Vrijstelling van toepassing? De schoonzoon erkent dat de vrijstelling alleen van toepassing is indien zowel de overdrager als verkrijger natuurlijke personen zijn. Dat is hier niet aan de orde. Zowel de overdrager als de verkrijger zijn namelijk vennootschappen/rechtspersonen. Maar, zo betoogt de schoonzoon, als de schoonvader privé de onderneming zou hebben gedreven en de appartementsrechten dienstbaar aan deze onderneming zouden zijn geweest, was de vrijstelling wel van toepassing geweest als de onderneming en het vastgoed aan de schoonzoon zou zijn overgedragen. Schoonvader en schoonzoon voldoen immers aan de familiaire eis. De schoonzoon vindt dat de vrijstelling rechtsvormneutraal moet worden uitgelegd. Met andere woorden: ook een overdracht tussen de vennootschap van de schoonvader en de vennootschap van de schoonzoon zou moeten kwalificeren. Daarbij verwijst hij naar de zogenoemde ‘doorkijkarresten’ (ecli:nl:hr:2018:2110- ecli:nl:hr:2007:au8559 - ecli:nl:hr:2011:bq7580) .

Oordeel Hof Den Haag

Het hof (ecli:nl:ghdha:2021:883) deelt de mening van de schoonzoon niet en is van mening dat de vrijstelling overdrachtsbelasting niet van toepassing is. Daartoe voert het hof de hiernavolgende argumenten aan.

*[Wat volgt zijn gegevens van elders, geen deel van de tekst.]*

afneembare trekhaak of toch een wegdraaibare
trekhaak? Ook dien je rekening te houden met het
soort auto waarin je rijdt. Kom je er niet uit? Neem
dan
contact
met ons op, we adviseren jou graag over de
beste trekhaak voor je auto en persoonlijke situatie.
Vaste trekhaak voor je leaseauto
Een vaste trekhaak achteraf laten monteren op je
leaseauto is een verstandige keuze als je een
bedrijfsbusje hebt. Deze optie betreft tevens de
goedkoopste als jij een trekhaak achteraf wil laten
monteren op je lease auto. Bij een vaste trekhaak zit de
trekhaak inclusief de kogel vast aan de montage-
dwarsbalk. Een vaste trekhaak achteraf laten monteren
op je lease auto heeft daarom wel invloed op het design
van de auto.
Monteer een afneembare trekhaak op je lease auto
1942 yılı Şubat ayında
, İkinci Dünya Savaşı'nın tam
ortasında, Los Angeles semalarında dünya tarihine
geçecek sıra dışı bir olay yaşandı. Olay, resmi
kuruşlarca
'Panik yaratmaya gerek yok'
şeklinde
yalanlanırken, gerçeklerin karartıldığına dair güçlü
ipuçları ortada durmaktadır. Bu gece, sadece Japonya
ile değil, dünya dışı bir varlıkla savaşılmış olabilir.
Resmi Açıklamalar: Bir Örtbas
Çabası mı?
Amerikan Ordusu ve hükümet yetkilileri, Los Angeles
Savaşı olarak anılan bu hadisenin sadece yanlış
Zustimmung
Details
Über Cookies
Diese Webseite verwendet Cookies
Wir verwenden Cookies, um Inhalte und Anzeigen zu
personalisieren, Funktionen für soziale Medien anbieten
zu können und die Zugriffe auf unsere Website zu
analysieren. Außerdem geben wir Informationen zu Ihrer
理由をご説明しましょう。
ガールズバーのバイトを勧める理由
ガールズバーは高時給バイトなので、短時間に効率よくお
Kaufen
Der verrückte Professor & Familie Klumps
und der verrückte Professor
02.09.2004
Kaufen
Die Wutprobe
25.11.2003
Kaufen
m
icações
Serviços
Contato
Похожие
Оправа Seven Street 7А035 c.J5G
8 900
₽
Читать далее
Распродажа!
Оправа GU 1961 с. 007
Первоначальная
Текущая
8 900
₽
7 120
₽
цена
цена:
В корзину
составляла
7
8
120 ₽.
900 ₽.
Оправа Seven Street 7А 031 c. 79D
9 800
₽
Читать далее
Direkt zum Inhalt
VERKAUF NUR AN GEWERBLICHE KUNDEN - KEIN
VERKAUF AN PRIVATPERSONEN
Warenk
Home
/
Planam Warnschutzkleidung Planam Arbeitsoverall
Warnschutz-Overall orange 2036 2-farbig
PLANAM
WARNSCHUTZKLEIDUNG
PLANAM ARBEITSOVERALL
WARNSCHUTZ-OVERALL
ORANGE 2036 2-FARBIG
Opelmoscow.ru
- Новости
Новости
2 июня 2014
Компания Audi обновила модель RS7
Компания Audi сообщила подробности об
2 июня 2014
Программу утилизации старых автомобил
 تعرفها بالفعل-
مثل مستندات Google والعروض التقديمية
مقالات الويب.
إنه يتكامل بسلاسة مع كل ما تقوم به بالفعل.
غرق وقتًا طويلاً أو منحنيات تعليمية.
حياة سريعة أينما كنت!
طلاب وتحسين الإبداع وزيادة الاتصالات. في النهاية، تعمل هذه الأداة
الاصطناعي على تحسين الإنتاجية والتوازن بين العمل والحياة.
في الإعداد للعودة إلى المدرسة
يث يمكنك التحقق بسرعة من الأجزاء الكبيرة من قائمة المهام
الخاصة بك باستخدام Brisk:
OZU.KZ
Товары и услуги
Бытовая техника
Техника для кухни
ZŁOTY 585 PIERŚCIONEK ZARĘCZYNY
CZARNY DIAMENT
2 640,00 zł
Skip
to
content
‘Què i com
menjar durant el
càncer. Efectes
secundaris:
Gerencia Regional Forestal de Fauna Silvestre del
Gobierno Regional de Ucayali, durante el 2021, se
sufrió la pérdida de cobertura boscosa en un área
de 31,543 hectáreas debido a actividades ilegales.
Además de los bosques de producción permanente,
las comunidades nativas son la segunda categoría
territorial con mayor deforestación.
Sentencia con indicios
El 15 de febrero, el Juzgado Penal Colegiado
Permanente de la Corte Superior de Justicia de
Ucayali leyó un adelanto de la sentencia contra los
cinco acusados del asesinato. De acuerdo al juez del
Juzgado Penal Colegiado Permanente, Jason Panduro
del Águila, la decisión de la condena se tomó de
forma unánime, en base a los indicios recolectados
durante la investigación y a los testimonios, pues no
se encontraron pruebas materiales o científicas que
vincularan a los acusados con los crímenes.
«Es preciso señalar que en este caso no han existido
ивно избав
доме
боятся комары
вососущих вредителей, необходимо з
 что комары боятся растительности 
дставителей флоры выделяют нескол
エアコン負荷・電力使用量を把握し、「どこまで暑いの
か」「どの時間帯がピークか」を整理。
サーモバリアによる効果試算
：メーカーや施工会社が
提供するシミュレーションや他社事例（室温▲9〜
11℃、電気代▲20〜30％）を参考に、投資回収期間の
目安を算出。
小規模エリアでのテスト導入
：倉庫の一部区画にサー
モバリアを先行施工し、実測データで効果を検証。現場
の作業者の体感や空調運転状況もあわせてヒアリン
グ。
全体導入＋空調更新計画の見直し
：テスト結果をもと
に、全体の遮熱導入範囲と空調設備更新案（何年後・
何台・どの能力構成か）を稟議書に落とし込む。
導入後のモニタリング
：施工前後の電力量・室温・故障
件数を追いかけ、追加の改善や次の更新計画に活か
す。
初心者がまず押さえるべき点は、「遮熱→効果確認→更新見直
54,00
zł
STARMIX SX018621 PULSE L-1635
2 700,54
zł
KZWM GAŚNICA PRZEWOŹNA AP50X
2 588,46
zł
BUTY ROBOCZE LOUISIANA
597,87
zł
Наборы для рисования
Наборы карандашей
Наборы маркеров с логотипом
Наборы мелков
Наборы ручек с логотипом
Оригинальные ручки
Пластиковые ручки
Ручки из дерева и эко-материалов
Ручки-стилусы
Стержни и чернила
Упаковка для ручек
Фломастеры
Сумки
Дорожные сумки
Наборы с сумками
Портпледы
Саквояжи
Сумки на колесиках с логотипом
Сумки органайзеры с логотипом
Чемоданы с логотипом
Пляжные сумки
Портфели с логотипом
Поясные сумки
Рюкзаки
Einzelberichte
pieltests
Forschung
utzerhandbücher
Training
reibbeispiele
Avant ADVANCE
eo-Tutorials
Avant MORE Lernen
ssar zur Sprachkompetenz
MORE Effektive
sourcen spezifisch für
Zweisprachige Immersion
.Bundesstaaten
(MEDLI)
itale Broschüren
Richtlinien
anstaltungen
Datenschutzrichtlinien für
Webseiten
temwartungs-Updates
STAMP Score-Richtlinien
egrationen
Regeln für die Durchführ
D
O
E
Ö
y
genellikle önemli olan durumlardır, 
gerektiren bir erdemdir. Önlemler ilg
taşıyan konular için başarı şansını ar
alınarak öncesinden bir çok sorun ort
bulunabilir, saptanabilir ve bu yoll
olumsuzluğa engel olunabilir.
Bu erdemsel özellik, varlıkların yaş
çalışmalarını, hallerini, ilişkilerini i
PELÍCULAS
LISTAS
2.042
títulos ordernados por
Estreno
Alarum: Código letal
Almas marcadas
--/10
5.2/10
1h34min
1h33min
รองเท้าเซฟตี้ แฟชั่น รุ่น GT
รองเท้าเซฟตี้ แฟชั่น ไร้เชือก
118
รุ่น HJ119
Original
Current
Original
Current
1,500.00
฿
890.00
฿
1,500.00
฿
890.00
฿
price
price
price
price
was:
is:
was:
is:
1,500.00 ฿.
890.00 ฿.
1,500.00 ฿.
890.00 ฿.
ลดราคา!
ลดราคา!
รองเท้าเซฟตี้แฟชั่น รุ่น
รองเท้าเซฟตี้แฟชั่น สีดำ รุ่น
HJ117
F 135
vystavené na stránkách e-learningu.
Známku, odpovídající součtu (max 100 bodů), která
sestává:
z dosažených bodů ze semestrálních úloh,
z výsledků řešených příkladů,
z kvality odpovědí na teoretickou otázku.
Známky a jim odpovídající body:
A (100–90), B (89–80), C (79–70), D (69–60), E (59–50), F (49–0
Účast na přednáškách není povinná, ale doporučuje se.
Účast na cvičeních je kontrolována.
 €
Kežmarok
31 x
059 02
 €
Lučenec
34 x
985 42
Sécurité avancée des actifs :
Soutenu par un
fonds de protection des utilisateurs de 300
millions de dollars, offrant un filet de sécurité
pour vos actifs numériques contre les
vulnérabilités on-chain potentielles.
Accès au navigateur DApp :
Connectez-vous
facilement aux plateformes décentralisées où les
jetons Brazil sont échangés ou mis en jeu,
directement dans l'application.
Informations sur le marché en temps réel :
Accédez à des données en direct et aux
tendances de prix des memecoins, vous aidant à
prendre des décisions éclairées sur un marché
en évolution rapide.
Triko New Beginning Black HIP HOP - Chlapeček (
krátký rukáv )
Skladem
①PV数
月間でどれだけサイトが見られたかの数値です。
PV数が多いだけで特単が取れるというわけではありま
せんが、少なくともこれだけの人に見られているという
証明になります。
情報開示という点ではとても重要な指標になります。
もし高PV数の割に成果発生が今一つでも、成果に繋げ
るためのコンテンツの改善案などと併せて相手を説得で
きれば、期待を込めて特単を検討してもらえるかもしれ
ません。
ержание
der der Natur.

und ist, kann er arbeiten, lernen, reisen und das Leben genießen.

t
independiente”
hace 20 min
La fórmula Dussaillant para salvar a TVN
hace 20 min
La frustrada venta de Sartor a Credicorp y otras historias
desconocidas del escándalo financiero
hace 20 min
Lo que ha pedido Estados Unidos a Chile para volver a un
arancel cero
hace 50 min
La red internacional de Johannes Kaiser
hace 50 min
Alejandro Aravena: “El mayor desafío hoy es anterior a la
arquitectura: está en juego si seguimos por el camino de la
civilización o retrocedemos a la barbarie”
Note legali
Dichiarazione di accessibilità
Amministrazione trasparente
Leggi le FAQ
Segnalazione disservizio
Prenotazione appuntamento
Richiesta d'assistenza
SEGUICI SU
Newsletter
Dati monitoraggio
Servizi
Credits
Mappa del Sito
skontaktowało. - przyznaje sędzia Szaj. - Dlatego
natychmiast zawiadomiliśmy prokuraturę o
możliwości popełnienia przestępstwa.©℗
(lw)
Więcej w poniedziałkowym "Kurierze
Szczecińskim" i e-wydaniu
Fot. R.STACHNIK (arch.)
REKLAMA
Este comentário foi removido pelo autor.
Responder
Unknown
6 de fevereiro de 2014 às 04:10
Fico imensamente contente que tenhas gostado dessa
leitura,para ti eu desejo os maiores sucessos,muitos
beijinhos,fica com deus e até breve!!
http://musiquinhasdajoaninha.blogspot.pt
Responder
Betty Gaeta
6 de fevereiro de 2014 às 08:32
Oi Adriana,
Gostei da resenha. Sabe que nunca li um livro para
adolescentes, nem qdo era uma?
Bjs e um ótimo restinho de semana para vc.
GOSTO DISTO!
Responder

  • De familievrijstelling in de overdrachtsbelasting noemt natuurlijke personen tussen wie een bepaalde (bloed)verwantschap bestaat als subjecten die gebruik kunnen maken van de vrijstelling. Rechtspersonen behoren niet tot deze kring van subjecten. Van discriminatie van rechtspersonen is naar het oordeel van het hof evenmin sprake. Rechtspersonen en de genoemde natuurlijke personen zijn volgens het hof geen gelijke gevallen.
  • De vrijstelling heeft als doel en strekking om de overdracht van een lopende onderneming, waartoe een onroerende zaak behoort die daaraan dienstbaar is, tussen (bloed)verwanten te faciliteren. Een overdracht van een enkele onroerende zaak tussen twee rechtspersonen is volgens het hof feitelijk en rechtens een geheel andere situatie. De vrijstelling zou te ver worden opgerekt als ook deze andere situatie binnen de reikwijdte werd gebracht. Het hof betwijfelt of dit de bedoeling van de wetgever is (geweest). Het hof voegt hieraan toe dat de inspecteur er terecht op heeft gewezen dat tussen de gefaseerde overname van de aandelen in de werkmaatschappij in 2002 en 2007 door de schoonzoon en de onderhavige verkrijging van de winkelruimte in 2017 geruime tijd is verstreken. Het is dus niet duidelijk of de verkrijging van de winkelruimte in het kader van de overname van de onderneming van werkmaatschappij heeft plaatsgevonden, of pas veel later, gelet op omstandigheden die nadien zijn opgekomen.

Oordeel Hoge Raad

De Hoge Raad (ecli:nl:hr:2022:643) maakt er een zogenoemde ‘artikel 81 RO-uitspraak’ van. Dat betekent dat de Hoge Raad de uitspraak van het hof in stand laat, maar dat de Hoge Raad zijn oordeel verder niet motiveert. Dit roept dan de vraag op waarom de Hoge Raad de uitspraak van het hof in stand laat. Twee scenario’s.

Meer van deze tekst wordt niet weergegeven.